Monday, October 28, 2013

Time Tracking for Service Businesses—Don’t Give Away Your Time!




If you have a service-based business, you most likely bill clients for your time. Even if you charge a fixed price, it is probably based on how much time it takes to do the job. So it's crucial to your success that you capture that information for effective billing!

Time is the one completely inflexible resource we all have. There are 24 hours in a day, and you can’t bargain with that fact or rationalize it away. So it’s important that you keep track of your time so you  capture all the billable hours. If you don’t bill by the hour, it’s still important to know where that time is going so you know what activities are most profitable, and if your prices need to be adjusted if an activity takes more time than you anticipated.

I charge for my time, and I wish I could say that I had the perfect system in place for capturing all my hours. Truth is, I don’t, but after giving away big chunks of time over the year, I have learned to be more disciplined in tracking my time, (especially the billable hours!). 

There are a lot of tools for time tracking out there, and I use a combination of those tools. One trusty tool is my daily planner. If I’m working at a client’s site, I’ll just make a note of the time I arrived and the time I left on my paper calendar. It’s portable and it’s easy.
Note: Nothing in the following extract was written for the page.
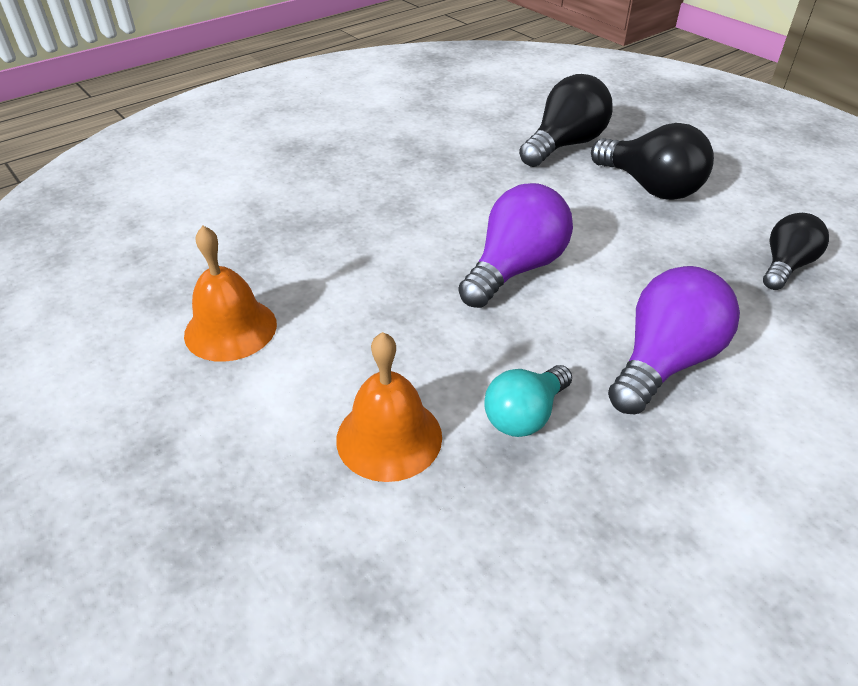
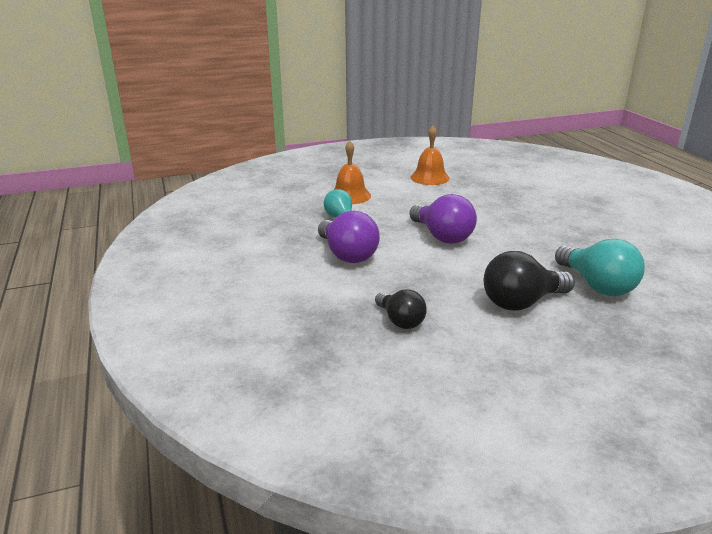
camera: 110 degrees right, 15 degrees down
black light bulb [519,74,613,167] -> turquoise light bulb [555,238,645,296]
I also have a free app (I useToggl) that is both on my smart phone and on my PC. It’s handy in that you can start and stop the clock, and even pause it when you get that phone call. Then it will spit out a report upon request. There is a paid version that I believe gives more complex reporting, but the free version works for me—when I use it. Truth is, I’m more of a paper-and-pencil kind of gal, and when I’m working at home, I tend to use a paper time log to track time by client and make notes about what I was doing that I can include on the bill (you can do this in Toggl, too).

There are also billing and accounting apps (FreshBooks, QuickBooks) that will capture your hours and automatically create a bill for them. I use QuickBooks a lot, and I do enter my time in the Timer in my own QuickBooks file to create invoices.  The QuickBooks timer can be used stand-alone, without my needing to be in my own company file, and then I could import the data using an IIF file, but for me it’s just as easy to enter it manually (although now that I’m writing this, I may try the import feature).

I recommend tracking your non-billable time as well. This can be revealing! You might want to set up a goal of having a certain percentage of your time be billable, and could even budget your time as you do your money (you do budget your money, don’t you?), with a certain percent being billable, another percent for business development, some for administrative tasks, etc. My personal goal is 80% billable.

As I noted, I use a wide variety of tools to capture my time while I’m working, but then I consolidate it all into the QuickBooks timer so I can run a consolidated report on all my time. There are lots of tools out there that will capture all of the activites I listed above in one place, create reports, generate bills, and even import into QuickBooks. I just personally don’t have the patience to set one of those tools up and then use it at all the places where I work.  I don’t always have internet access for some of the online tools, and I also find it awkward to use some of those tools while I’m at a client’s site. So you just have to explore the options and come up with the system that works for you. 

The important thing is to have a system that captures all your time, so you don’t miss billable hours, you get some history on how long it takes you to do the activities you charge for so you can set your prices effectively, and you know how much time you spend on non-billable activities.